● **Activity**
Retype, word for word, the part of the article on The Resurrection of Pigboy Crabshaw that opens with the words containing "Paul Butterfield Blues Band chronology" and closes with "on alto saxophone.".

● **Selected text**
┌──

Studio album by Paul Butterfield Blues Band
- Released: December 1967
- Genre: Blues
- Length: 44:29
- Label: Elektra
- Producer: John Court

Paul Butterfield Blues Band chronology
| East-West (1966) | The Resurrection of Pigboy Crabshaw (1967) | In My Own Dream (1968) |

= The Resurrection of Pigboy Crabshaw =

The Resurrection of Pigboy Crabshaw is the third album by the American blues rock band Paul Butterfield Blues Band. Its name refers to Elvin Bishop, whose role shifted to lead guitarist after Mike Bloomfield departed to form the Electric Flag. (Note: Bishop said Pigboy Crabshaw was a nickname he gave himself, but the album's title, which referred to his promotion to lead guitarist, was Butterfield's idea.) Released in 1967, the album marked a slight shift in the band's sound towards R&B and was the first Butterfield record to feature a horn section, which included a young David Sanborn on alto saxophone.

The Resurrection of Pigboy Crabshaw generally received mixed to favorable reviews from critics, and reached number 52 in the American Billboard 200 charts in 1968.

==Reception==

Michael G. Nastos wrote in a review of The Resurrection of Pigboy Crabshaw at AllMusic that Paul Butterfield "really com[es] into his own" here with his vocals and harmonica, and the band are "as cohesive a unit as you'd find in this time period". He described the closing track, "Tollin' Bells" as "somewhat psychedelic", adding that the guitar and the "slow, ringing, resonant keyboard evokes a haunting feeling." Overall Nastos called the album "likely the single best Butterfield album of this time period and you'd be well served to pick this one up."

└──

● **Information provided**

┌──

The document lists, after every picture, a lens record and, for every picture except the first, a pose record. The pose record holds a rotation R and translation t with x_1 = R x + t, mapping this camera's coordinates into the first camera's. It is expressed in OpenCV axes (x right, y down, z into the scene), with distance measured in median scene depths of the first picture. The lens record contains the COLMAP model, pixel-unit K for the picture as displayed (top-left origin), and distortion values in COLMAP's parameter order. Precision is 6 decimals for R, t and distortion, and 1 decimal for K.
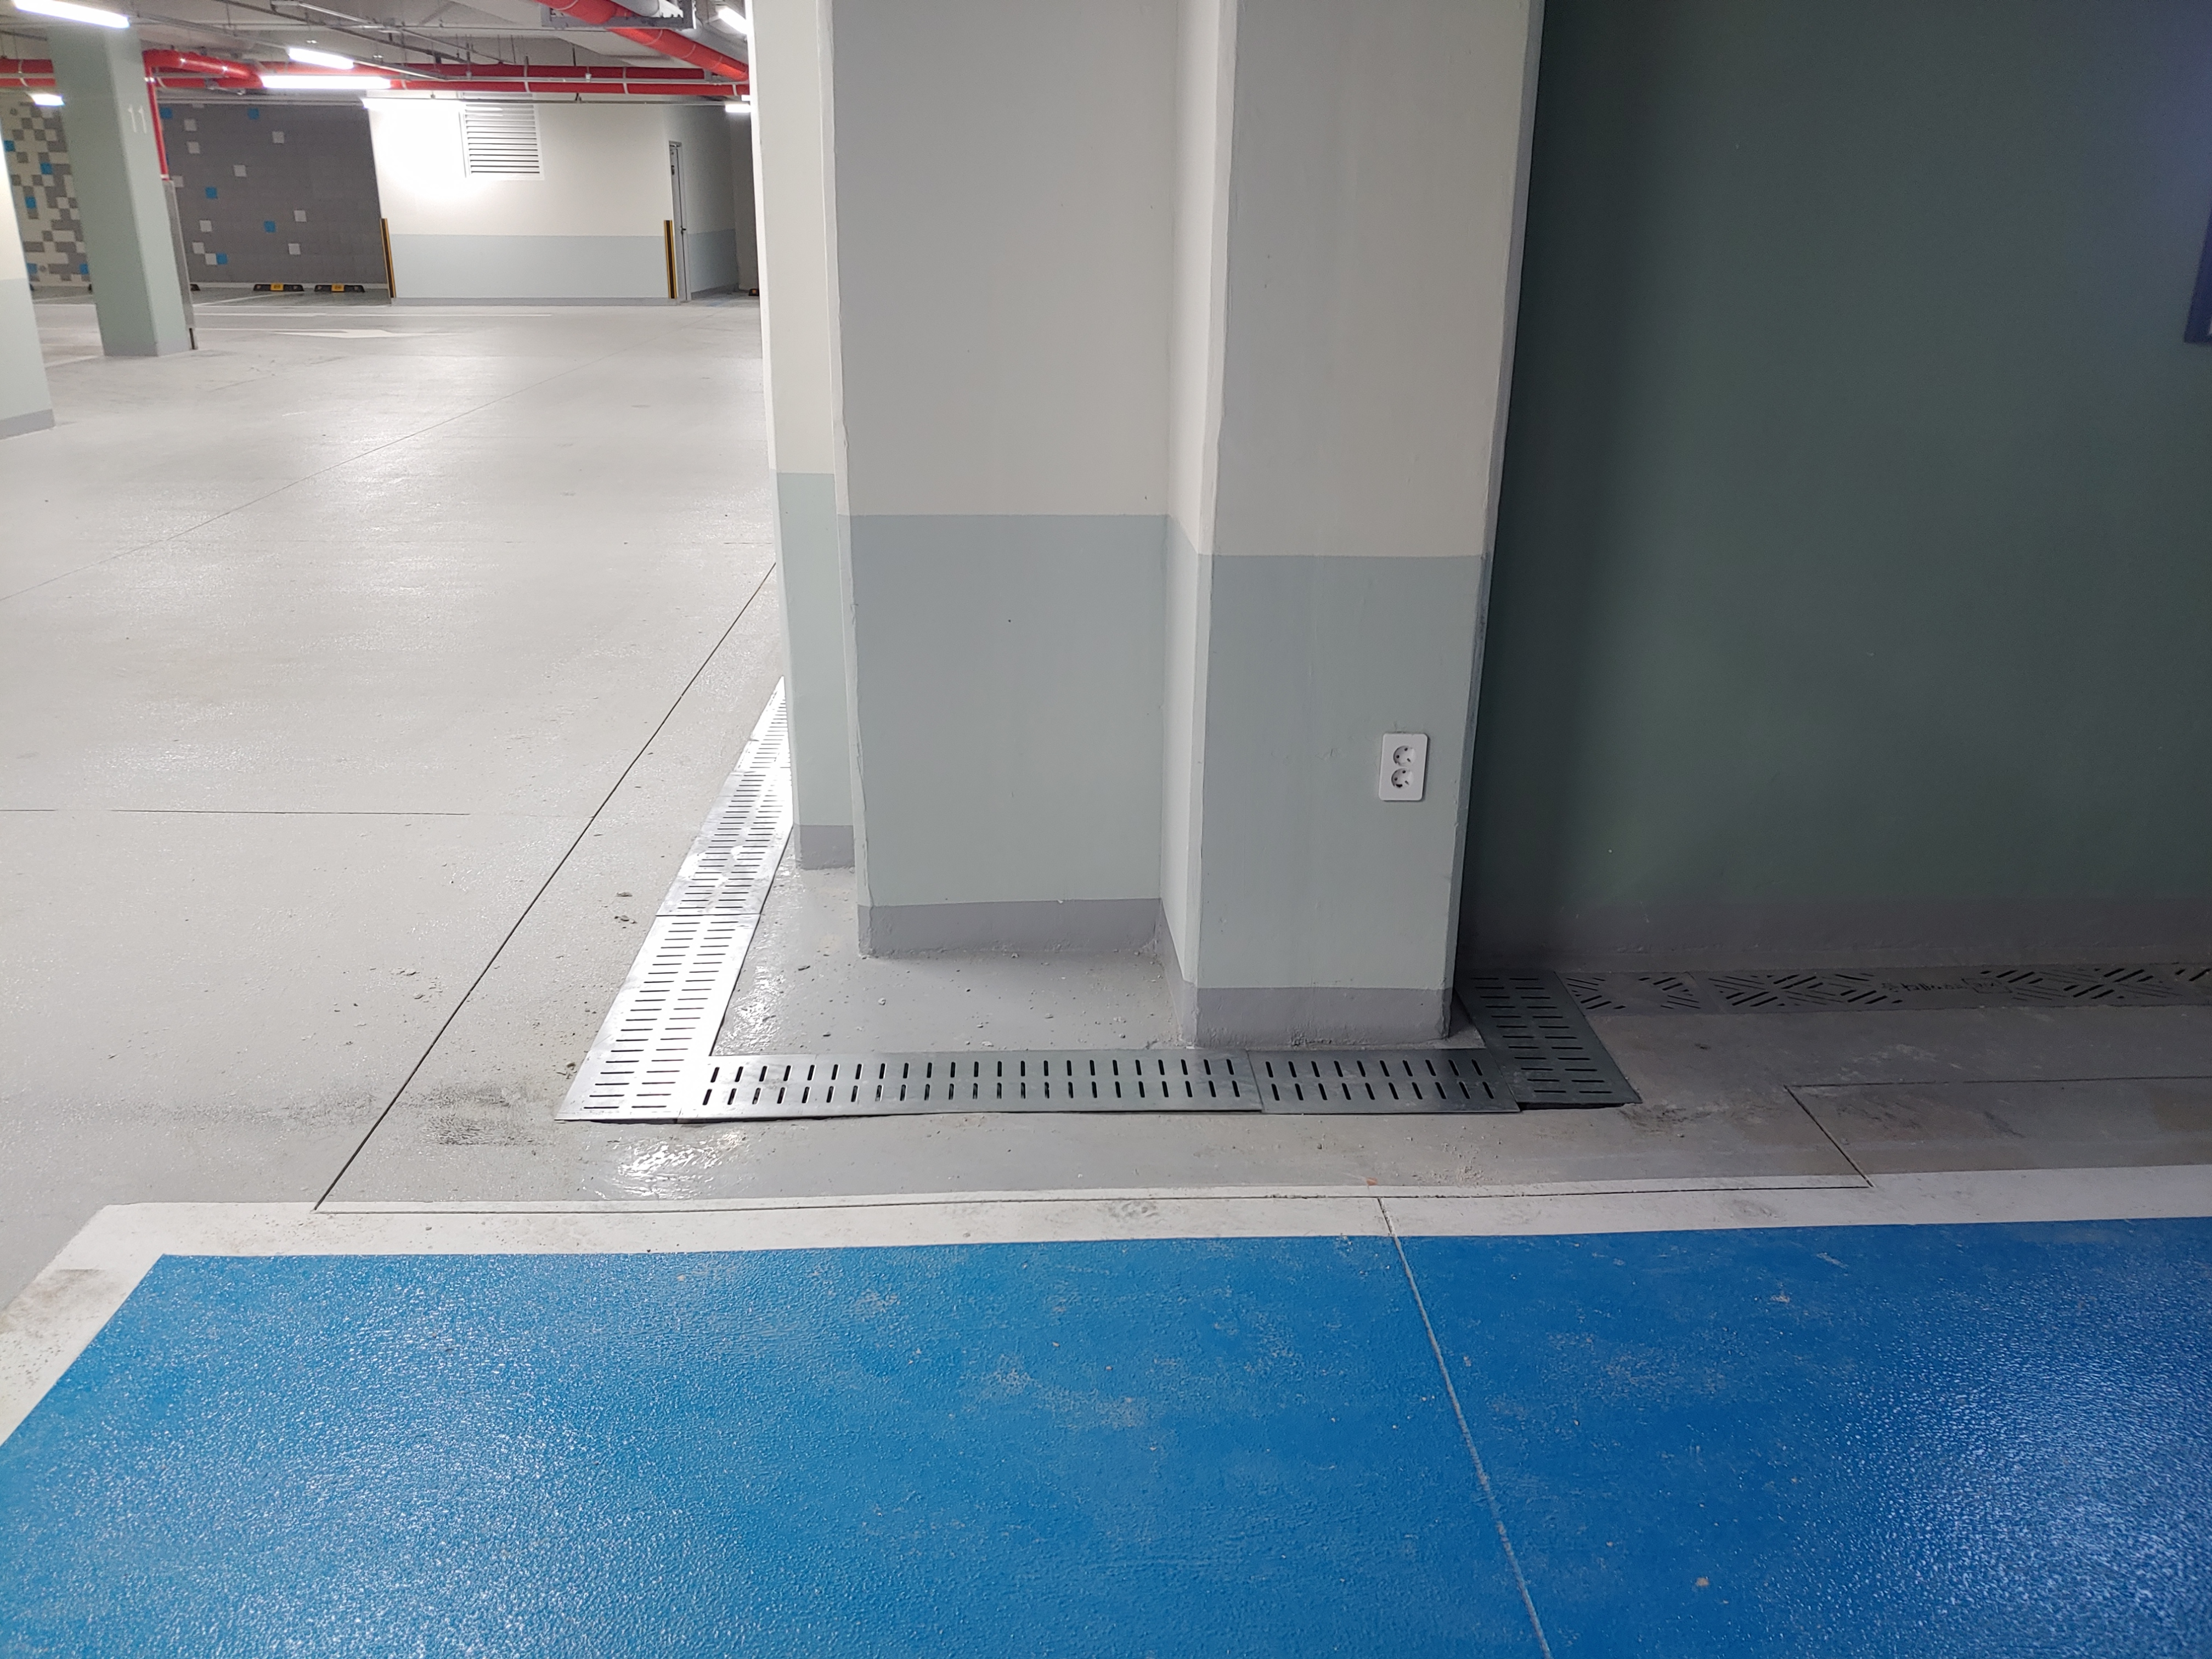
lens RADIAL K [[1646.4, 0, 1106.0], [0, 1646.4, 829.5], [0, 0, 1]] dist [-0.004802, -0.009042]
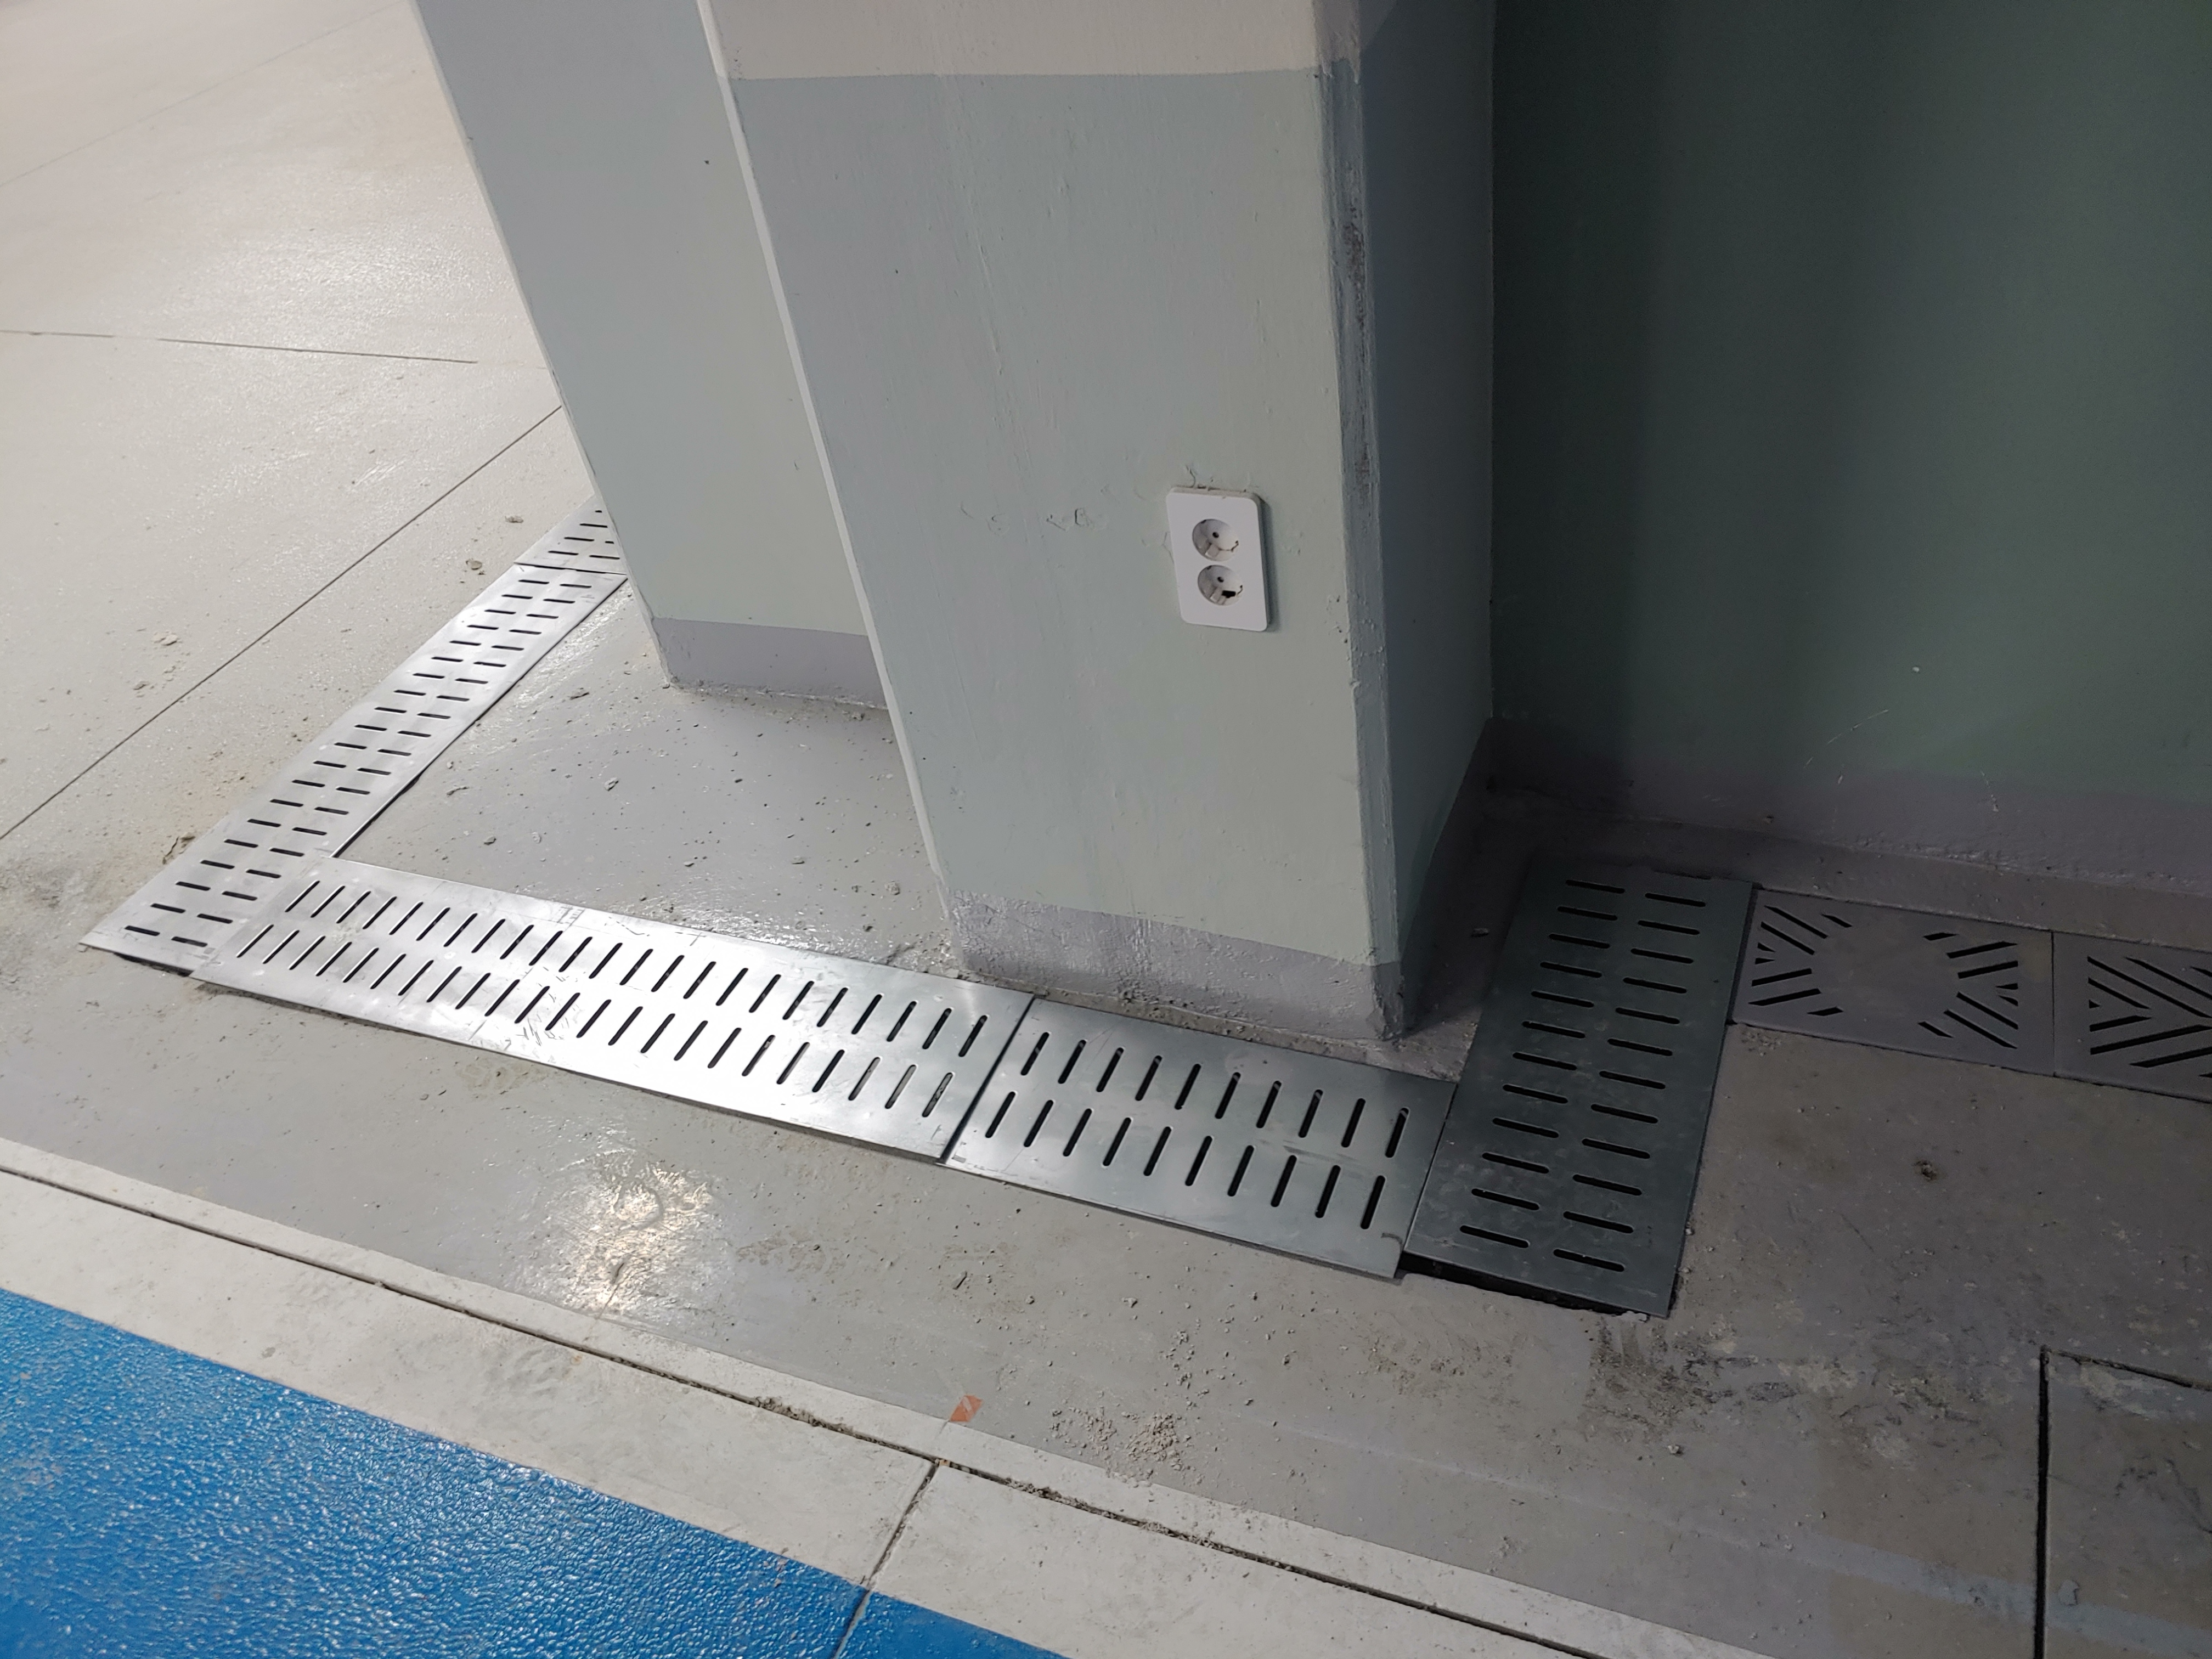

└──

● **Response**
Paul Butterfield Blues Band chronology
| East-West (1966) | The Resurrection of Pigboy Crabshaw (1967) | In My Own Dream (1968) |

= The Resurrection of Pigboy Crabshaw =

The Resurrection of Pigboy Crabshaw is the third album by the American blues rock band Paul Butterfield Blues Band. Its name refers to Elvin Bishop, whose role shifted to lead guitarist after Mike Bloomfield departed to form the Electric Flag. (Note: Bishop said Pigboy Crabshaw was a nickname he gave himself, but the album's title, which referred to his promotion to lead guitarist, was Butterfield's idea.) Released in 1967, the album marked a slight shift in the band's sound towards R&B and was the first Butterfield record to feature a horn section, which included a young David Sanborn on alto saxophone.